In any case, the update problem is analogous to modifying text literals for an embedded DSL after a language version update. Developers will systematically update all instances until they get bored of doing so and start designing with forward compatibility in mind. At that point, they’ll update only the literals that need updating. Likely, there will be a recognizable ELO maturation life cycle.

The Way Forward

At the moment, my Awelon Object language is still trapped in a text editor, and ELOs won’t do me much good.

My intention is to eventually upgrade to editing code via a web browser, perhaps in a wiki-like environment. ELOs aren’t my only goal; I’m also interested in hyperlinks, live programming, automatic visualization of the tacit environment (perhaps from live tests), interactive documentation (tutorials, etc.), and so on. I think ELOs will become much more viable in such an environment.

There are a lot of details remaining. For example, I’ll want to develop an API for rendering to canvas, possibly inspired from HTML or SVG. Animations and sound are interesting areas for literals; I’d love the ability to ‘hear’ whatever sound model I’m looking at, or see animations running in a loop. For 3D or larger 2D structures, ability to rotate, pan, zoom, etc. could be useful.

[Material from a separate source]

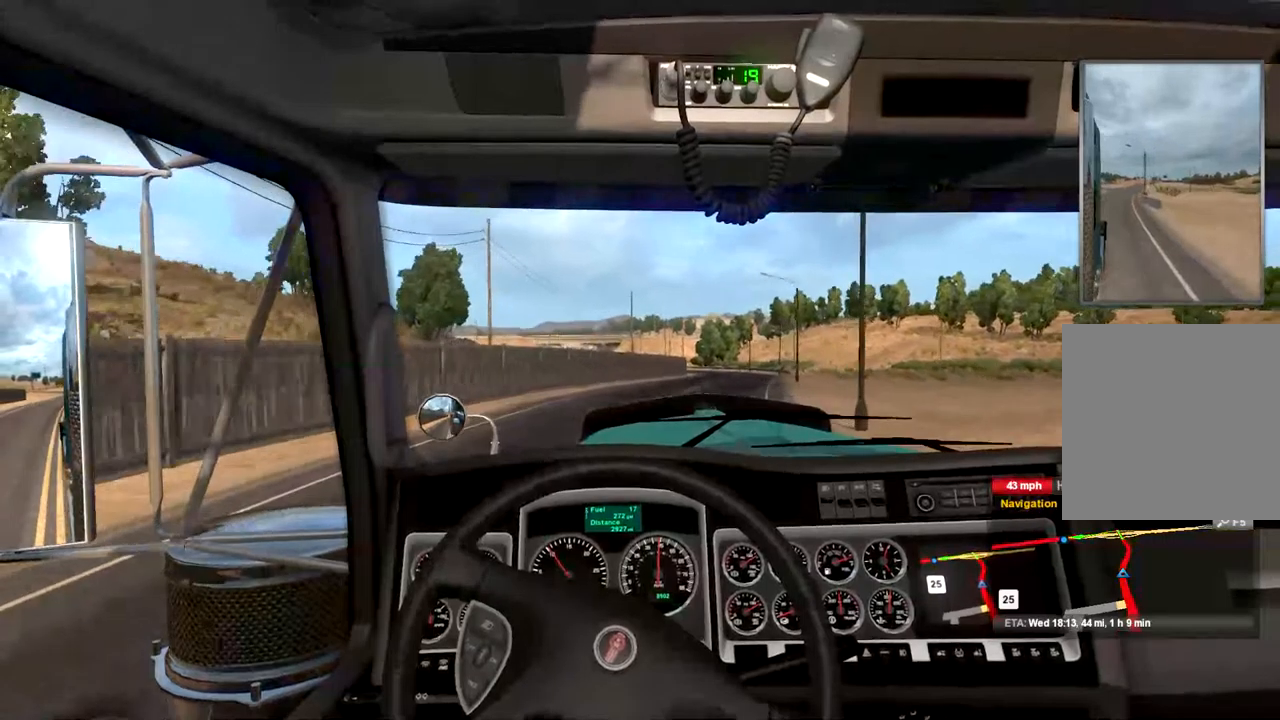
{"buttons": ["R2"], "left_stick": "center", "right_stick": "center", "events": []}
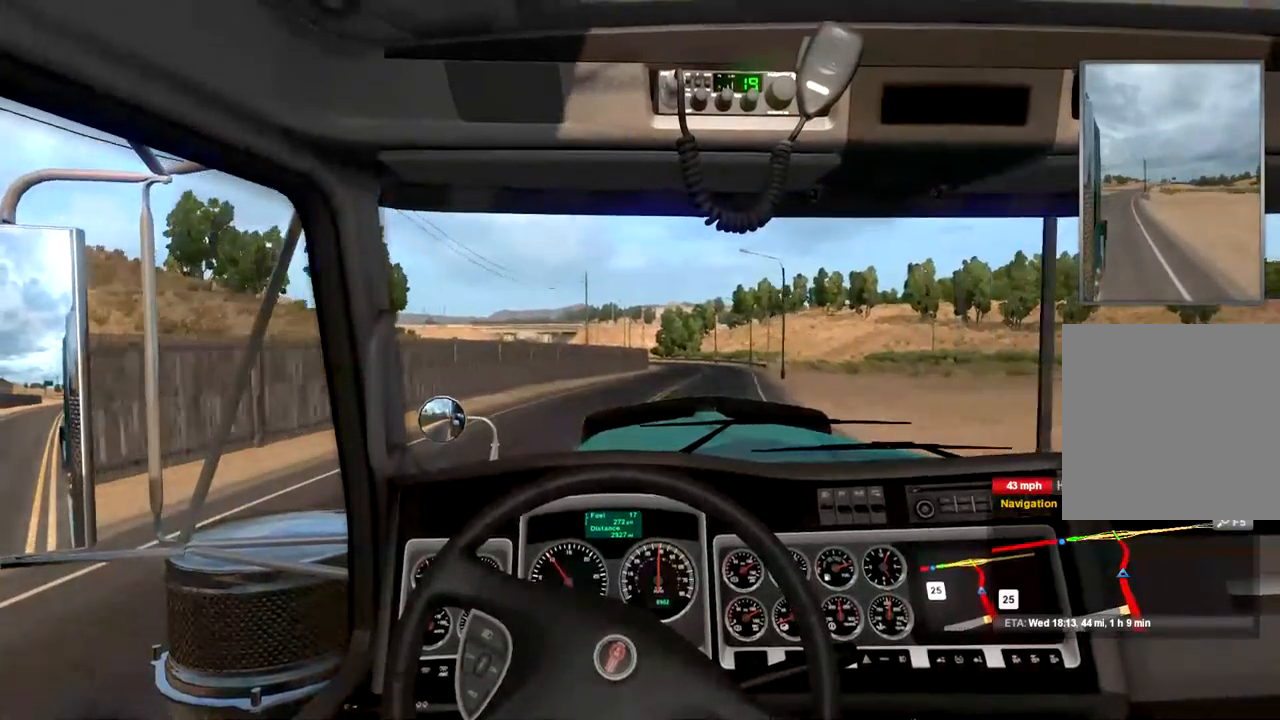
{"buttons": ["R2"], "left_stick": "center", "right_stick": "center", "events": []}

Posted in Language Design, Modularity, Types, User Interface, UserInterface | Leave a comment

LZW-GC Streaming Compression

LZW is a simple compression algorithm – certainly the simplest, most deterministic I could find in my investigations. And here I use ‘deterministic’ in the sense that there are no implementation-dependent decisions, ambiguities, smarts or heuristics. LZW has only one real decision to make: dictionary size. And for my application, which requires highly deterministic compression, I’m willing to fix the dictionary size.

But LZW has a weakness: after the dictionary is filled, no new patterns are recognized. And the dictionary, at this point, is very poorly utilized: there are many not useful patterns.

There are existing approaches to mitigate this weakness, e.g. including a ‘clear code’ to reset the dictionary, or compressing chunks at a time. However, these tend to require some heuristic decisions that undermine LZW’s wonderful determinism. They also tend to lose old but valid patterns.

In this article, I propose a simple alternative, garbage collect the dictionary with an exponential decay factor.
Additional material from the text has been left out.